#### Exercise instructions
a: In the passage on diffusion-model masks, what does Example 2 say the first sampling iteration corresponds to?
b: Return the part of the passage on diffusion-model masks from "Example 3 includes" to "the first resolution.", copied word for word.

#### Selection
•••••

In conjunction with the described implementations, an apparatus includes means for obtaining a first group of feature sets from a first sampling iteration of multiple sampling iterations associated with a diffusion model, where the multiple sampling iterations are configured to generate a latent representation of a first image. For example, the means for obtaining can correspond to the diffusion model 214, the mask decoder 216, the image generator 140, the device 202, the system 200, the scalers 502, the aggregator 504, the signal input 604, the integrated circuit 602, the processor 1606, the processors 1610, the modem 1670, the transceiver 1650, the antenna 1652, the device 1600, one or more other circuits or components configured to obtain a group of feature sets from a sampling iteration of a diffusion model, or any combination thereof.

The apparatus also includes means for generating, based on the first group of feature sets, first mask data that indicates a first mask associated with a first object of the first image. For example, the means for generating can correspond to the mask decoder 216, the image generator 140, the device 202, the system 200, the scalers 502, the aggregator 504, the ML model 506, the US stage 508, the integrated circuit 602, the processor 1606, the processors 1610, the device 1600, one or more other circuits or components configured to generate the mask data, or any combination thereof.

In some implementations, a non-transitory computer-readable medium (e.g., a computer-readable storage device, such as the memory 232) includes instructions (e.g., the instructions 1656) that, when executed by one or more processors (e.g., the one or more processors 1610 or the processor 1606), cause the one or more processors to obtain a first group of feature sets (e.g., the FSG 266T) from a first sampling iteration (e.g., the sampling iteration 254T) of multiple sampling iterations (e.g., the sampling iterations 254) associated with a diffusion model (e.g., the diffusion model 214), where the multiple sampling iterations are configured to generate a latent representation (e.g., the latent representation 256T) of a first image (e.g., the generated image 158). The instructions, when executed by the one or more processors, further cause the one or more processors to generate, based on the first group of feature sets, first mask data (e.g., the mask data 262) that indicates a first mask (e.g., the mask 168) associated with a first object of the first image.

Particular aspects of the disclosure are described below in sets of interrelated Examples:

According to Example 1, a device includes a memory configured to store image data. The device also includes one or more processors coupled to the memory and configured to obtain a first group of feature sets from a first sampling iteration of multiple sampling iterations associated with a diffusion model, wherein the multiple sampling iterations are configured to generate a latent representation of a first image.

The one or more processors are also configured to generate, based on the first group of feature sets, first mask data that indicates a first mask associated with a first object of the first image.

Example 2 includes the device of Example 1, wherein the first sampling iteration corresponds to a final sampling iteration of the multiple sampling iterations.

Example 3 includes the device of Example 1 or Example 2, wherein a first feature set of the first group of feature sets has a first resolution, and wherein a second feature set of the first group of feature sets has a second resolution that is distinct from the first resolution.

•••••

#### Provided data

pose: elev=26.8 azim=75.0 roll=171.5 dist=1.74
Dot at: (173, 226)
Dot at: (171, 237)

•••••

#### Answers for the exercise
a: The final sampling iteration of the multiple sampling iterations.

b:
Example 3 includes the device of Example 1 or Example 2, wherein a first feature set of the first group of feature sets has a first resolution, and wherein a second feature set of the first group of feature sets has a second resolution that is distinct from the first resolution.